WORK REQUEST
Rewrite the listing below with every instance of "series" swapped for "data set" and all other text left unchanged. Leave the pictures out of your answer.

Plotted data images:
*-*-*
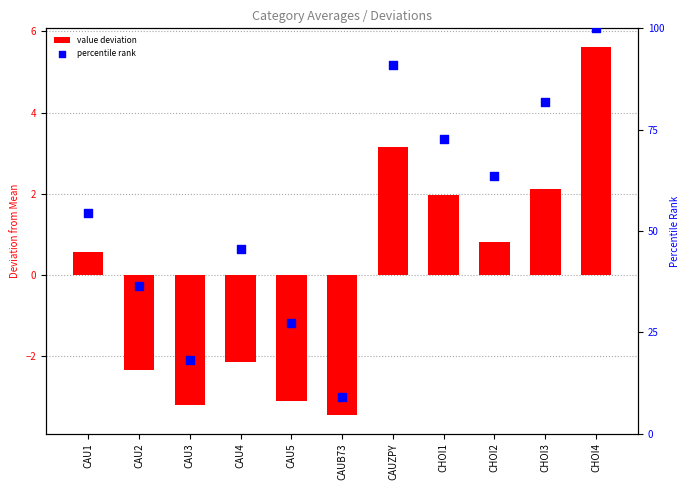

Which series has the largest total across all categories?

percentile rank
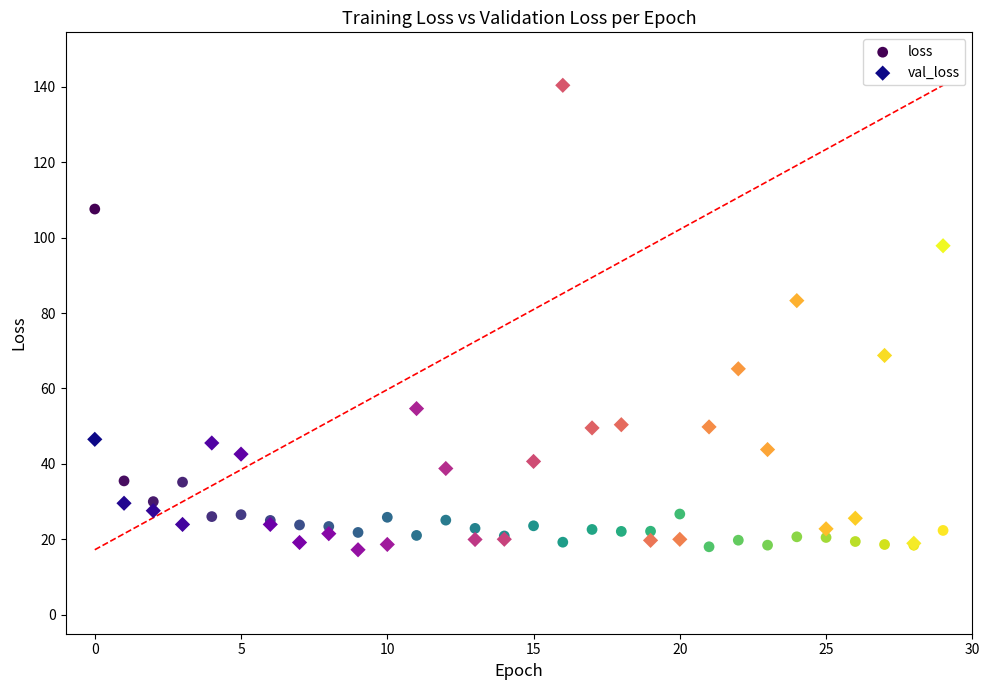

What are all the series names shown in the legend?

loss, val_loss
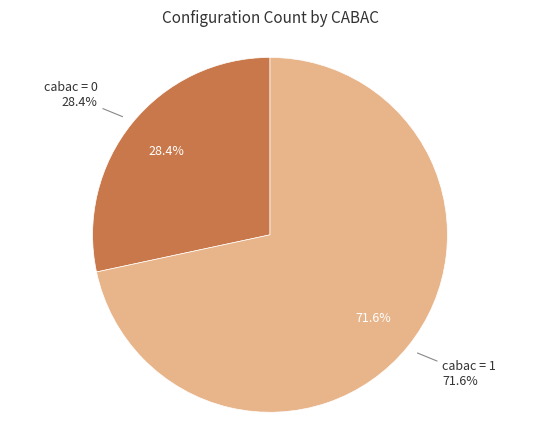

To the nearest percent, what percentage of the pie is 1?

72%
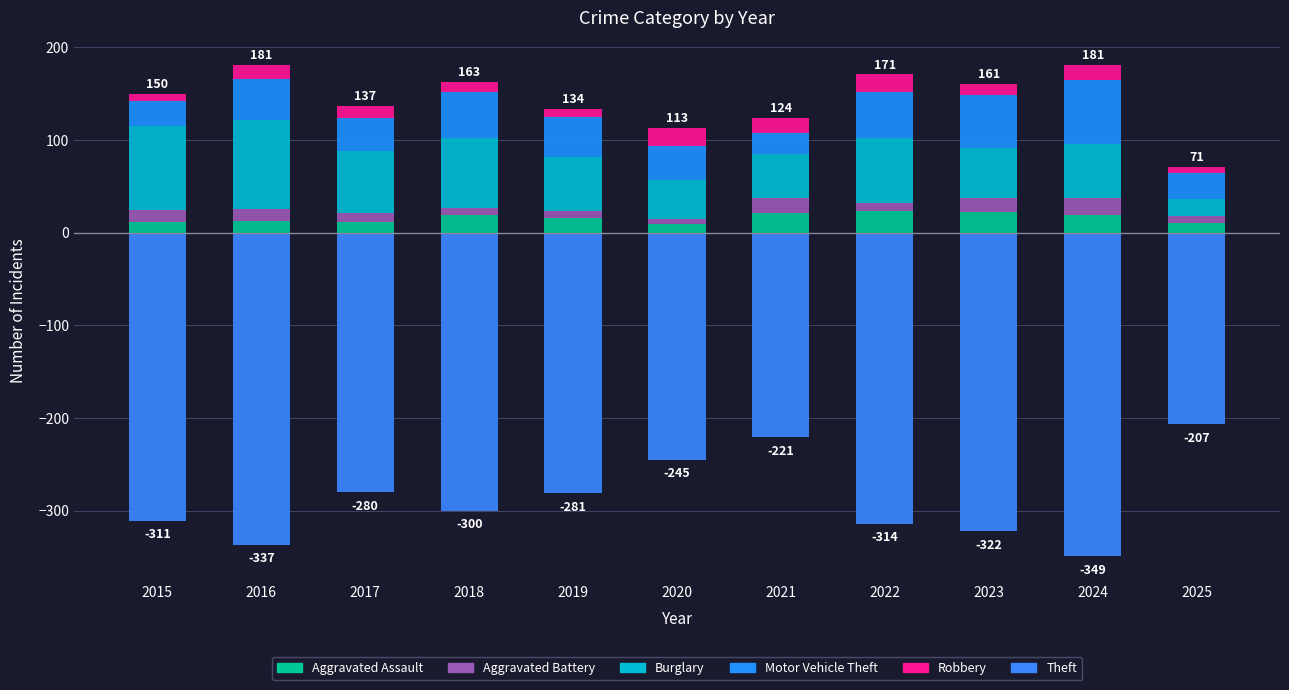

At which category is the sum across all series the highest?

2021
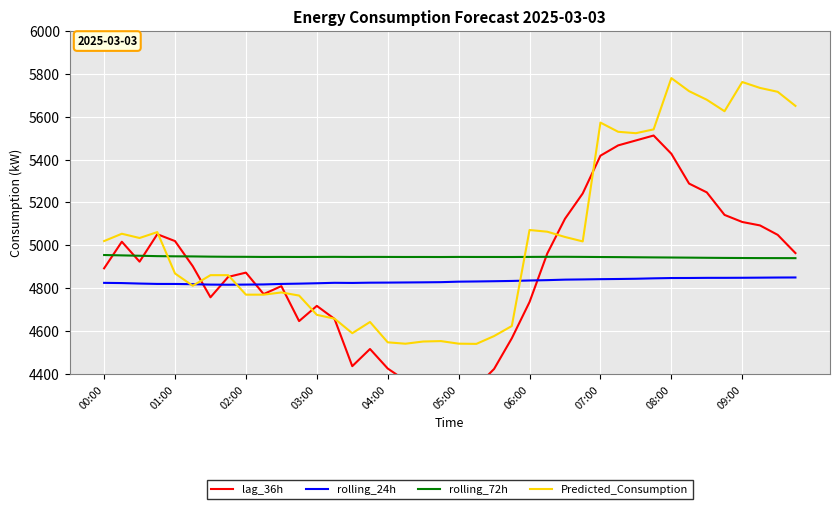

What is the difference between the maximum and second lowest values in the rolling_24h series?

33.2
*-*-*
TASK SOLUTION
Which data set has the largest total across all categories?

percentile rank

What are all the data set names shown in the legend?

loss, val_loss

To the nearest percent, what percentage of the pie is 1?

72%

At which category is the sum across all data set the highest?

2021

What is the difference between the maximum and second lowest values in the rolling_24h data set?

33.2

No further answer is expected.